##### 节选原文 #####
苯并恶嗪酮衍生物是一类重要的含氮杂环化合物,该骨架广泛存在于天然产物、生物活性分子和药物分子中。研究表明,此类化合物具有良好而广泛的药理活性,可用于抗炎、抗肿瘤、抗血栓形成、减肥、代谢紊乱和神经退行性疾病等的治疗。例如,化合物A是组蛋白去乙酰化酶(HDAC)抑制剂,用于治疗癌症和炎症。科特斯医药品公司开发的化合物CX-614正在处于研究阶段,有望成为帕金森综合症和阿尔茨海默症治疗药物。
由于苯并恶嗪酮衍生物在有机化学和医药领域具有重要的作用,因此关于该骨架的合成研究较多。传统的合成方法是利用官能化的邻羟基苯甲酰胺衍生物与醛或酮在酸性条件下反应。近年来,新的合成策略被报道,包括官能化邻羟基苯甲醛和亚胺的直接亚胺酰化反应(DIA),环化亚胺、邻氟代酰氯和含氧亲核试剂的三组分反应,以及过渡金属(如铜、钯、锡、钴等)催化的交叉脱氢偶联反应、分子内的多米诺反应、氧化脱芳化反应、脱乙酰化反应、自由化反应等。以上所述的合成方法由于反应条件苛刻、收率低、成本高、重金属残留等缺陷,无法实现工业化大量生产制备,限制了其在医药生产上的应用。
##### 已知信息 #####
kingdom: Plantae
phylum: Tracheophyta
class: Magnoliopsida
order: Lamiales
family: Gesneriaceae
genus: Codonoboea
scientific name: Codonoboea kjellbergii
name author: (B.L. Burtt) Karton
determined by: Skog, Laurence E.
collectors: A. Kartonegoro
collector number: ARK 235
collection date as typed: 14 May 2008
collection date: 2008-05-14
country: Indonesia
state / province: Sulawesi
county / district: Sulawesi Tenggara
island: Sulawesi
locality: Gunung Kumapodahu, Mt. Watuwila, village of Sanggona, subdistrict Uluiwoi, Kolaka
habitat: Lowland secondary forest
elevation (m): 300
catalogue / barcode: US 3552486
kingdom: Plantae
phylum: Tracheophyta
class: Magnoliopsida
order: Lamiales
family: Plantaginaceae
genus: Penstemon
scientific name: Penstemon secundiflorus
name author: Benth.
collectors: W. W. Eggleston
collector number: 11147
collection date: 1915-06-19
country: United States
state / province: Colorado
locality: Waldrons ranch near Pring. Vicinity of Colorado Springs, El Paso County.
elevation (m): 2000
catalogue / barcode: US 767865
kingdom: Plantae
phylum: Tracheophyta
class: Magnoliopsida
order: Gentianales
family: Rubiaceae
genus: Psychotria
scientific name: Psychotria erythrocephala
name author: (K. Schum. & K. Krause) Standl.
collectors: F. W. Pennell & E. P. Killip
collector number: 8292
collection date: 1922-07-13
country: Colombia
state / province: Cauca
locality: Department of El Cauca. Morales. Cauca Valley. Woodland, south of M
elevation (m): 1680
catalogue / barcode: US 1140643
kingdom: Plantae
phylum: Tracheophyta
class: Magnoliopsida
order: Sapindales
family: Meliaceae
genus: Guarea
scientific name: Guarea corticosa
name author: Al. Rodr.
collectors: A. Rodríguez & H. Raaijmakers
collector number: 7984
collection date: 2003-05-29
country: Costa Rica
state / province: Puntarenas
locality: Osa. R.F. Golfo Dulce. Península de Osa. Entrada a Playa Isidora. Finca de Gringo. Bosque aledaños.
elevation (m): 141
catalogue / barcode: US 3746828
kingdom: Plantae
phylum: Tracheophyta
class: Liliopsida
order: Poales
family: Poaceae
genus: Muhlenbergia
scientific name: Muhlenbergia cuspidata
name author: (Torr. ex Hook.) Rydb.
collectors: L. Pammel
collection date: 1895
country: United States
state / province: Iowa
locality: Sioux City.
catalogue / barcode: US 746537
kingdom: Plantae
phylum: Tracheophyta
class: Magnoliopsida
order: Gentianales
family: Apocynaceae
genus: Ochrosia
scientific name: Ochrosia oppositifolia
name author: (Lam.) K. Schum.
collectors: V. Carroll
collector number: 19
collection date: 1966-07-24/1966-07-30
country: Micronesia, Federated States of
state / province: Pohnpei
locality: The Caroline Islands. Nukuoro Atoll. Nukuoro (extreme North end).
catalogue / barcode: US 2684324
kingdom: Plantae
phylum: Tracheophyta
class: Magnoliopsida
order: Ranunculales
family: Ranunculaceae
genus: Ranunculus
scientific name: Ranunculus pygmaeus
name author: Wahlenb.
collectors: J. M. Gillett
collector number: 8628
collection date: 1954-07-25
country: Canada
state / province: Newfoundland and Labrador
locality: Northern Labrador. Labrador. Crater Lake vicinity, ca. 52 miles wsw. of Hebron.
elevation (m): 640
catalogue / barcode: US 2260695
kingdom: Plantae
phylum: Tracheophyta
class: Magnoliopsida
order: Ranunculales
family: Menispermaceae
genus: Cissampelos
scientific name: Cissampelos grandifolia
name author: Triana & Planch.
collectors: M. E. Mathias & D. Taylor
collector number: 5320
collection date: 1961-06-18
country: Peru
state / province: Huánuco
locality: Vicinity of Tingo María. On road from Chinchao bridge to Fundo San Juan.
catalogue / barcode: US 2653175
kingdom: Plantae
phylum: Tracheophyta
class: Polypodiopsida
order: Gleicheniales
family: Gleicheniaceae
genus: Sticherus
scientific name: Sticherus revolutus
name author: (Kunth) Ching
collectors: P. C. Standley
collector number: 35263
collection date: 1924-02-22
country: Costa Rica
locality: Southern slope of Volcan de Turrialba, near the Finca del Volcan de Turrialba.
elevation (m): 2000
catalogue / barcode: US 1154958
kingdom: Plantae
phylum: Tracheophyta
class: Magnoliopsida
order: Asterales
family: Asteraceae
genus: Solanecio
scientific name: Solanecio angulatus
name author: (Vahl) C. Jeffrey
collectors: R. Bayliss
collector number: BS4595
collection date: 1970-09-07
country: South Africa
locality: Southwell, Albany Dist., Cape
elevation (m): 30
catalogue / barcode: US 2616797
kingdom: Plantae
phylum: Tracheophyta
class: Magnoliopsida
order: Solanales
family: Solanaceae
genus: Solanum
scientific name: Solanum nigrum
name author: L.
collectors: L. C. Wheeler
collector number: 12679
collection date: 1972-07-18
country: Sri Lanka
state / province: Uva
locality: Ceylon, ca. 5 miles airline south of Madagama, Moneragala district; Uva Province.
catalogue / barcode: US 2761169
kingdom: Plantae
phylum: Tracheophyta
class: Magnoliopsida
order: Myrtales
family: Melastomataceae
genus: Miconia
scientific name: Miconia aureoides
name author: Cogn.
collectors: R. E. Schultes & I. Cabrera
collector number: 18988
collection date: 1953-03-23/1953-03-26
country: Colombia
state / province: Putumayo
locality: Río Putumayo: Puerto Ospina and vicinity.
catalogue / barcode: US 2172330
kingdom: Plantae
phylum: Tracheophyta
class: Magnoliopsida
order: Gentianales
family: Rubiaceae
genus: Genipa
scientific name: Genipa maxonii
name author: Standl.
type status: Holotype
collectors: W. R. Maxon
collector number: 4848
#####
*练习任务:* 将节选原文中从含有“苯并恶嗪酮衍生物是一类重要的”的文字起、到“限制了其在医药生产上的应用。”止的部分逐字照录下来。 上面列出的各行内容作答时无需使用。

*参考答案:*
苯并恶嗪酮衍生物是一类重要的含氮杂环化合物,该骨架广泛存在于天然产物、生物活性分子和药物分子中。研究表明,此类化合物具有良好而广泛的药理活性,可用于抗炎、抗肿瘤、抗血栓形成、减肥、代谢紊乱和神经退行性疾病等的治疗。例如,化合物A是组蛋白去乙酰化酶(HDAC)抑制剂,用于治疗癌症和炎症。科特斯医药品公司开发的化合物CX-614正在处于研究阶段,有望成为帕金森综合症和阿尔茨海默症治疗药物。
由于苯并恶嗪酮衍生物在有机化学和医药领域具有重要的作用,因此关于该骨架的合成研究较多。传统的合成方法是利用官能化的邻羟基苯甲酰胺衍生物与醛或酮在酸性条件下反应。近年来,新的合成策略被报道,包括官能化邻羟基苯甲醛和亚胺的直接亚胺酰化反应(DIA),环化亚胺、邻氟代酰氯和含氧亲核试剂的三组分反应,以及过渡金属(如铜、钯、锡、钴等)催化的交叉脱氢偶联反应、分子内的多米诺反应、氧化脱芳化反应、脱乙酰化反应、自由化反应等。以上所述的合成方法由于反应条件苛刻、收率低、成本高、重金属残留等缺陷,无法实现工业化大量生产制备,限制了其在医药生产上的应用。